▶ **Problem to solve**: Your answer should be the exact lines of the data below from the one containing "hfov_deg: 39.6" through the one containing "exposure_s: 1/10000"; please include nothing else.

▶ **Data for the task**:
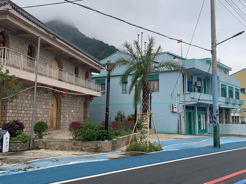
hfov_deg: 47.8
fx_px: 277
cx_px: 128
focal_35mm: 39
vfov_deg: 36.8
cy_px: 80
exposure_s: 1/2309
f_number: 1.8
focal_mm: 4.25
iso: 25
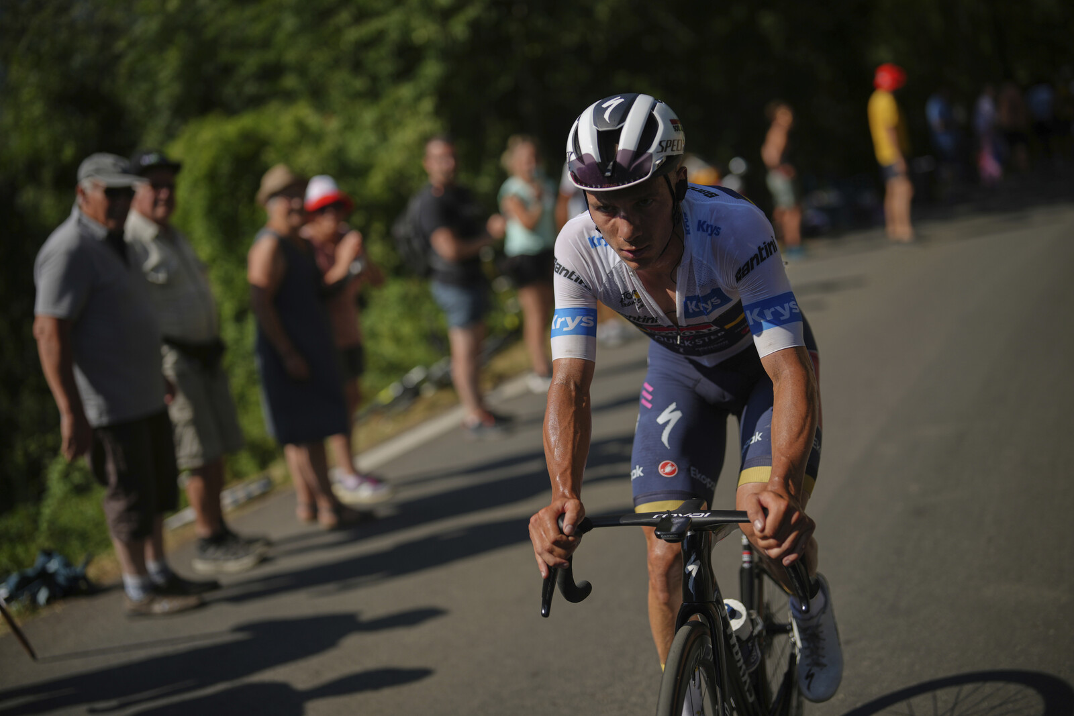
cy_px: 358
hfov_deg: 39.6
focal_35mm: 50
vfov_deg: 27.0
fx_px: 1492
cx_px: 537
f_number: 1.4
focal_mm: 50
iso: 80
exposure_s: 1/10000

* * *

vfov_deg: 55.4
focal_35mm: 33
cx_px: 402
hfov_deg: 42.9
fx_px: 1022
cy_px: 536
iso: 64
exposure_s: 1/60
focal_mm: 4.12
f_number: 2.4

▶ **Your solution**:
hfov_deg: 39.6
focal_35mm: 50
vfov_deg: 27.0
fx_px: 1492
cx_px: 537
f_number: 1.4
focal_mm: 50
iso: 80
exposure_s: 1/10000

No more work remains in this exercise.